In a wooded park and towering above Astoria, Oregon’s highest hill, the Astoria Column presents a spectacular view of the city and surrounding rivers, bay, forest, mountains and Pacific Ocean. The first words of most visitors are, “Oh, Wow!” The Astoria Column commemorates the westward sweep of discovery and migration. Built in 1926, it is 125 feet high and has 164 steps winding to the top.
Follow signs up 16th or 14th streets.
Hikes To Take
Fort to Sea Trail
The Fort To Sea Trail starts from the Visitor Center at Fort Clatsop. The first two miles take you up a gentle climb to the top of Clatsop Ridge, where on a clear day you can see through the trees to the Pacific Ocean. From there, you descend through deep woods and reach wooded pasture dotted with small lakes. The wooded pasture leads to the crossing tunnel under U.S. Highway 101 and near Camp Rilea. This stretch of the trail marks the beginning of sandy soil and gentle dunes and leads into beach woods before arriving at the Sunset Beach/Fort to Sea Trail parking lot. From there, travel the 1-mile path to the beach. Fort to Sea website
Follow in the footsteps of the Lewis & Clark Expedition on this six-mile hike across Tillamook Head between Seaside and Cannon Beach (Ecola State Park). They went for the whale blubber. You’ll enjoy the forest and periodic ocean views. (But don’t go on the edge of the cliffs. They’re dangerous.) Ecola State Park info
Cathedral Tree/Column Trail
From 28th and Irving in Astoria, Oregon, you can hike a forest trail that passes the lofty Cathedral Tree and emerges at the Astoria Column.
Astoria River Walk
The Waterfront Walkway is popular with residents and visitors, alike. Four miles of the paved pathway are in place, and it stretches beyond to Tongue Point as a more primitive trail. The Astoria Riverfront Trolley runs alongside 2 miles of the trail between the East and West End Marinas.
Warrenton River Walk
Start at the new Lighthouse Memorial near downtown Warrenton, Oregon or pick up trail at Carruthers Park on the road to Fort Stevens. This trail is expanding rapidly to circle all of Warrenton encompassing the Airport Dike Trail, Fort Stevens trails and the Fort to Sea trail. Check in with Warrenton Trails Association for more on the status of the trail and for scheduled, guided walks.

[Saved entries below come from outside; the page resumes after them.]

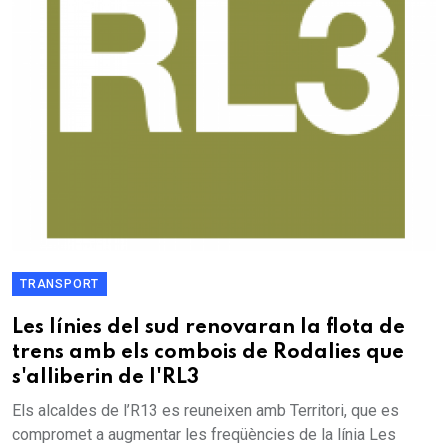
TRANSPORT
Les línies del sud renovaran la flota de
trens amb els combois de Rodalies que
s'alliberin de l'RL3
Els alcaldes de l’R13 es reuneixen amb Territori, que es
compromet a augmentar les freqüències de la línia Les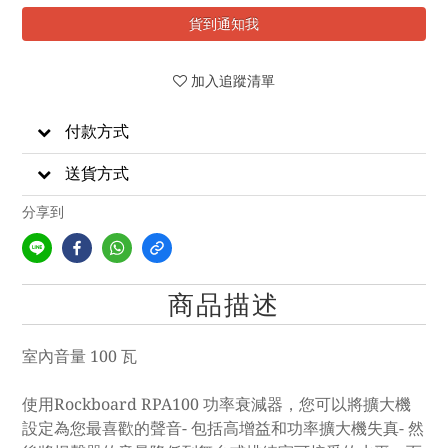
貨到通知我
加入追蹤清單
付款方式
送貨方式
分享到
商品描述
室內音量 100 瓦
使用Rockboard RPA100 功率衰減器，您可以將擴大機
設定為您最喜歡的聲音- 包括高增益和功率擴大機失真- 然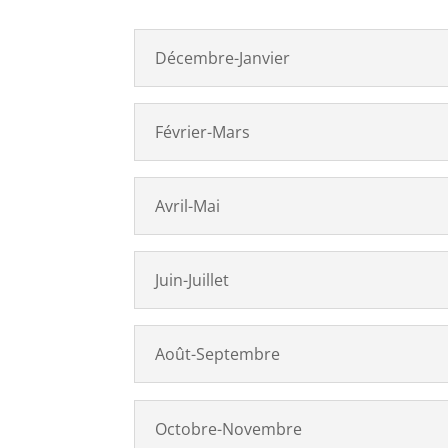
Décembre-Janvier
Février-Mars
Avril-Mai
Juin-Juillet
Août-Septembre
Octobre-Novembre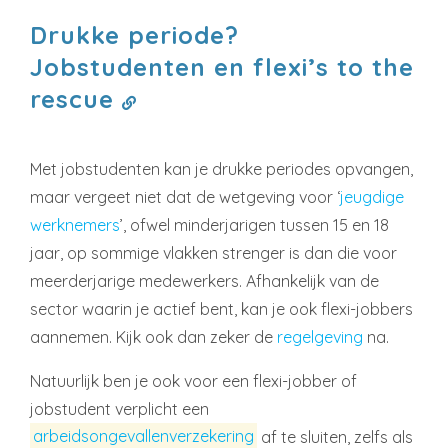
Drukke periode?
Jobstudenten en flexi’s to the
rescue
Met jobstudenten kan je drukke periodes opvangen,
maar vergeet niet dat de wetgeving voor ‘
jeugdige
werknemers
’, ofwel minderjarigen tussen 15 en 18
jaar, op sommige vlakken strenger is dan die voor
meerderjarige medewerkers. Afhankelijk van de
sector waarin je actief bent, kan je ook flexi-jobbers
aannemen. Kijk ook dan zeker de
regelgeving
na.
Natuurlijk ben je ook voor een flexi-jobber of
jobstudent verplicht een
arbeidsongevallenverzekering
af te sluiten, zelfs als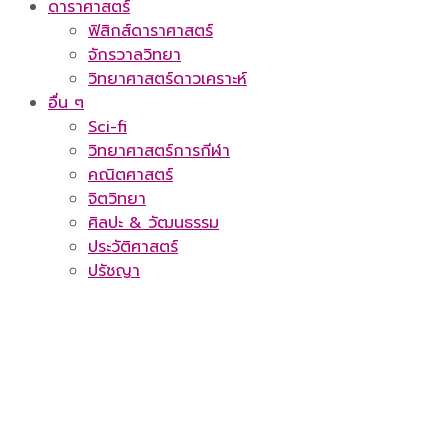
ดาราศาสตร์
ฟิสิกส์ดาราศาสตร์
จักรวาลวิทยา
วิทยาศาสตร์ดาวเคราะห์
อื่น ๆ
Sci-fi
วิทยาศาสตร์การกีฬา
คณิตศาสตร์
จิตวิทยา
ศิลปะ & วัฒนธรรม
ประวัติศาสตร์
ปรัชญา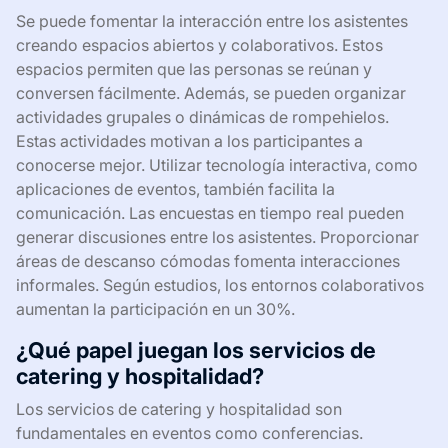
Se puede fomentar la interacción entre los asistentes
creando espacios abiertos y colaborativos. Estos
espacios permiten que las personas se reúnan y
conversen fácilmente. Además, se pueden organizar
actividades grupales o dinámicas de rompehielos.
Estas actividades motivan a los participantes a
conocerse mejor. Utilizar tecnología interactiva, como
aplicaciones de eventos, también facilita la
comunicación. Las encuestas en tiempo real pueden
generar discusiones entre los asistentes. Proporcionar
áreas de descanso cómodas fomenta interacciones
informales. Según estudios, los entornos colaborativos
aumentan la participación en un 30%.
¿Qué papel juegan los servicios de
catering y hospitalidad?
Los servicios de catering y hospitalidad son
fundamentales en eventos como conferencias.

One of our favorite hikes is this 2+ mile path that circles the edge of Coffenbury Lake at Fort Stevens State Park.
A beautiful, woodsy urban park off Williamsport Road that dates back over a century. You’ll find the entrance arch from the old Weinhard Hotel, which was moved to the park after downtown Astoria burned down in 1922.
Saddle Mountain Trail
Three miles each way. Allow 3-4 hours for hiking plus time to enjoy the spectacular views at the top. Highest point is 3,283 feet. Usually open March to December. Drive to the trailhead at Saddle Mountain, the highest peak in the northern Coast Range, by taking Highway 26 to a clearly signed point 14 miles east of Seaside.
Saddle Mountain Recreation Area
Who hasn’t wanted to indulge a spirit of wanderlust and sail away to a foreign country or ride the Orient Express? In Astoria, Oregon, one of the Oregon coast’s deepwater ports, these romantic feelings for travel are heightened each time a ship glides by on the river. Visitors have a great view of the river traffic from a sheltered viewing deck at the end of 6th Street and from the dock at 17th Street, where two Coast Guard cutters, the Steadfast and the Alert, are stationed and river tour boats come to call.
The 14th Street ferry dock includes interpretive displays, describing the work of the Columbia Bar and river pilots and of the tug boats as you watch the vessels cruise by. In the past, the dangerous crossing of the Bar sunk more than 200 ships and over 2,000 vessels of all kinds, and the mouth of the Columbia was known as the graveyard of the Pacific. A radio speaker allows visitors to hear the live conversations of pilots and the Coast Guard as they go about their work on the river and out to sea. The shipping channel is very close to the Astoria shore, affording shipwatchers an extraordinary, close up view.